22. Design it. You must let customers upload sensitive documents that are encrypted at rest and readable only by an authorized reviewer. Sketch the cryptographic design: what is encrypted with what, where the keys live, and how you would not store the key next to the data. Identify the residual risk.

23. Write the policy line. Write a single, testable policy sentence that would have prevented the expired-certificate outage from the chapter's War Story. (Hint: it should be about inventory, automation, and alerting, not about cryptography.)

24. ⭐⭐⭐ Design it. Design password storage for a new service expecting credential-stuffing attacks. Specify the algorithm, salting, work factor philosophy (how you would choose and revisit it), and one defense that lives outside the hash (forward-reference Chapter 16 ideas if you like). Defend each choice.

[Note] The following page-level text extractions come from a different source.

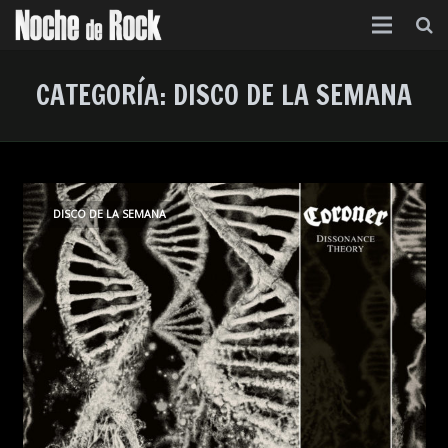
Inicio
CATEGORÍA:
DISCO DE LA SEMANA
Categorías
Agenda
Foro
DISCO DE LA SEMANA
Contacto
Acerca de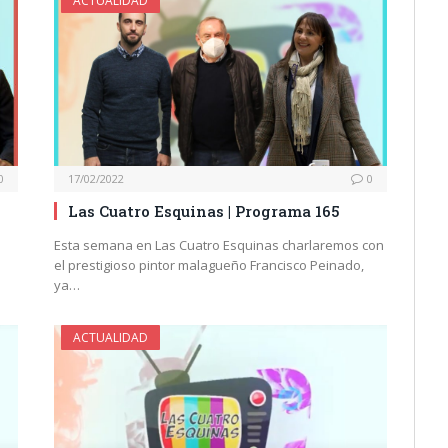
ACTUALIDAD
0
17/02/2022
0
Las Cuatro Esquinas | Programa 165
Esta semana en Las Cuatro Esquinas charlaremos con
el prestigioso pintor malagueño Francisco Peinado,
ya…
ACTUALIDAD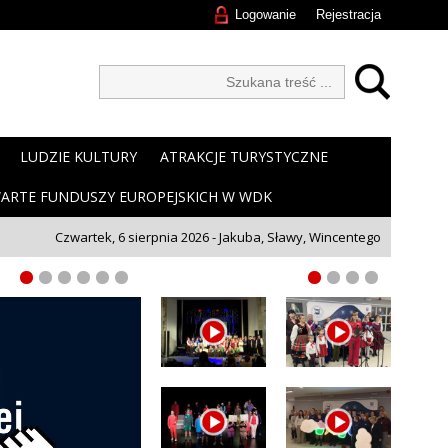
Logowanie
Rejestracja
LUDZIE KULTURY
ATRAKCJE TURYSTYCZNE
ARTE FUNDUSZY EUROPEJSKICH W WDK
Czwartek, 6 sierpnia 2026 - Jakuba, Sławy, Wincentego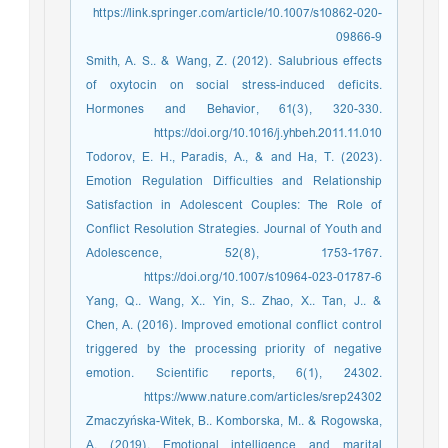
https://link.springer.com/article/10.1007/s10862-020-
09866-9
Smith, A. S.. & Wang, Z. (2012). Salubrious effects
of oxytocin on social stress-induced deficits.
Hormones and Behavior, 61(3), 320-330.
https://doi.org/10.1016/j.yhbeh.2011.11.010
Todorov, E. H., Paradis, A., & and Ha, T. (2023).
Emotion Regulation Difficulties and Relationship
Satisfaction in Adolescent Couples: The Role of
Conflict Resolution Strategies. Journal of Youth and
Adolescence, 52(8), 1753-1767.
https://doi.org/10.1007/s10964-023-01787-6
Yang, Q.. Wang, X.. Yin, S.. Zhao, X.. Tan, J.. &
Chen, A. (2016). Improved emotional conflict control
triggered by the processing priority of negative
emotion. Scientific reports, 6(1), 24302.
https://www.nature.com/articles/srep24302
Zmaczyńska-Witek, B.. Komborska, M.. & Rogowska,
A. (2019). Emotional intelligence and marital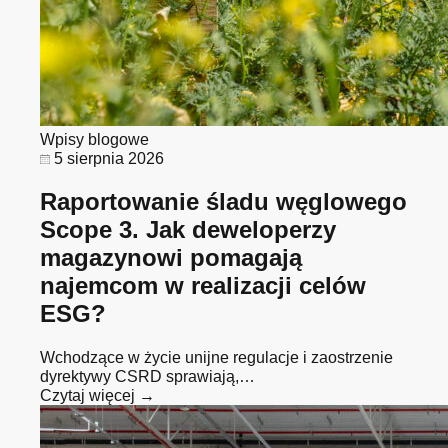
Wpisy blogowe
5 sierpnia 2026
Raportowanie śladu węglowego
Scope 3. Jak deweloperzy
magazynowi pomagają
najemcom w realizacji celów
ESG?
Wchodzące w życie unijne regulacje i zaostrzenie
dyrektywy CSRD sprawiają,…
Czytaj więcej →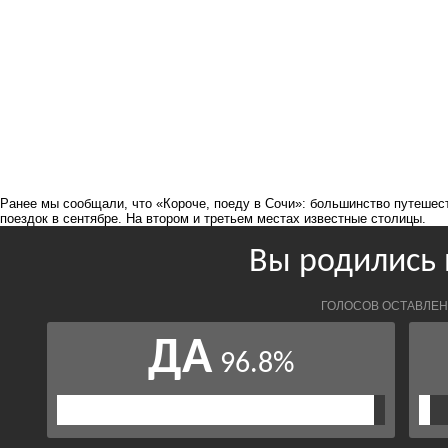
Ранее мы сообщали, что
«Короче, поеду в Сочи»: большинство путешес
поездок в сентябре
. На втором и третьем местах известные столицы.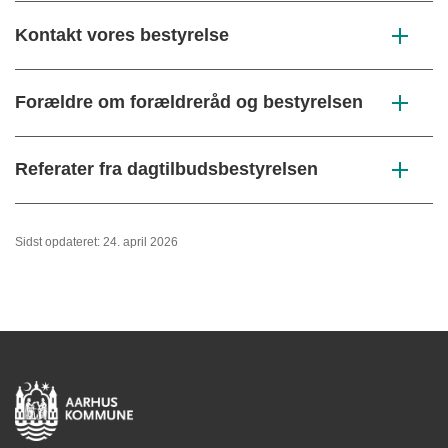
Kontakt vores bestyrelse
Forældre om forældreråd og bestyrelsen
Referater fra dagtilbudsbestyrelsen
Sidst opdateret: 24. april 2026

25. Crosswalk. In two or three sentences, connect this chapter's encryption standard to a specific PCI-DSS requirement area (protection of stored cardholder data; protection of data in transit) without inventing exact sub-requirement numbers. Why does an auditor want this document to exist?

Part F — CTF-style challenge ⭐⭐⭐

26.† The identical ciphertexts. During an investigation you obtain a database of "encrypted" records. You notice that many records share byte-for-byte identical ciphertext blocks, and that records you know contain the same field value (e.g., the same ZIP code) always produce the same encrypted block. (a) What mode of operation was almost certainly used? (b) What can you infer about the plaintext without possessing the key? (c) Is the cipher "broken," and what is the actual defect? (d) What single configuration change fixes it?

Part G — Interleaved & forward-looking ⭐⭐

27. (Interleaved with Ch.1, 3.) Map each cryptographic control to the leg(s) of the CIA triad it serves and classify it by function (preventive/detective/corrective): (a) AES-256 encryption of backups; (b) a SHA-256 file-integrity check that alerts on change; (c) salted Argon2 password storage.

28. (Interleaved with Ch.2.) A threat actor steals a code-signing private key. Using the kill-chain mindset from Chapter 2, explain why this is so valuable to the attacker and which later defensive ideas (key protection, pipeline integrity) reduce the damage.

29. (Forward-looking.) This chapter mentioned "harvest now, decrypt later" only by implication: an adversary records today's encrypted traffic hoping to decrypt it once computing advances. Write two sentences predicting why this makes long-lived secrets riskier than short-lived ones, and why "crypto-agility" might matter (you will meet post-quantum cryptography later in the book).

30. ⭐⭐⭐ Open reflection. The chapter claims "essentially every real-world crypto failure is a failure of implementation, configuration, or operation, not broken math." Pick a real public crypto failure you have heard of (a breach, a weak-password dump, a certificate outage) and classify it against the §4.7 catalog. Did the math break, or did people?

Solutions to daggered (†) problems are in the Answers appendix. The remaining problems are deliberately open — bring them to a study group or your instructor. Do not run cryptographic attacks against any system you do not own or are not explicitly authorized to test.